§ ACTIVITY
A word-for-word reproduction of the data below is needed, with no pictures in it.

§ INFORMATION PROVIDED
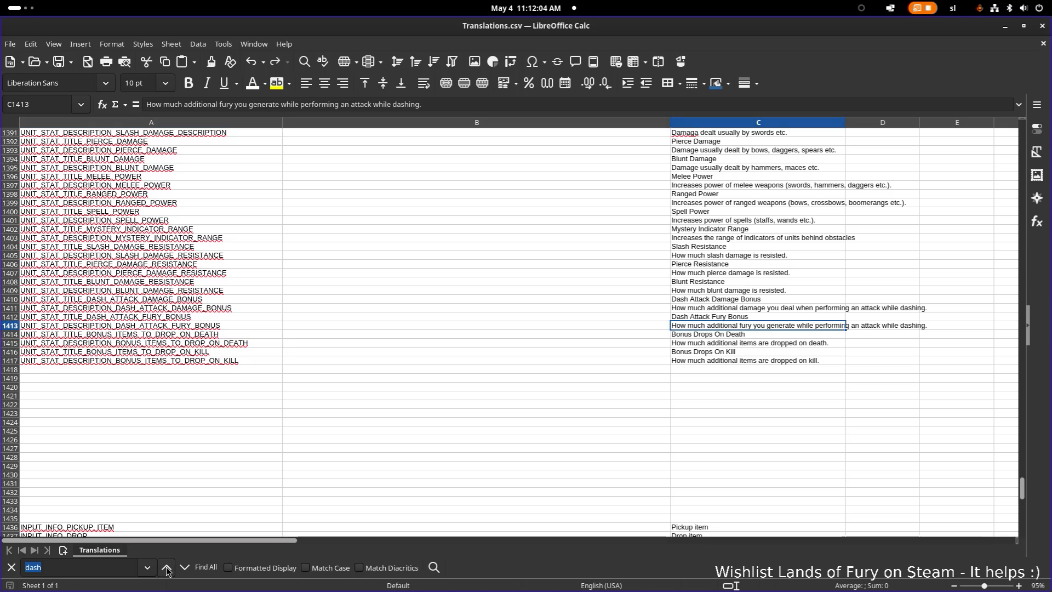
click(167, 568)
click(252, 334)
click(251, 323)
scroll(237, 342, up, 6)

§ SOLVED PROBLEM
click(167, 568)
click(252, 334)
click(251, 323)
scroll(237, 342, up, 6)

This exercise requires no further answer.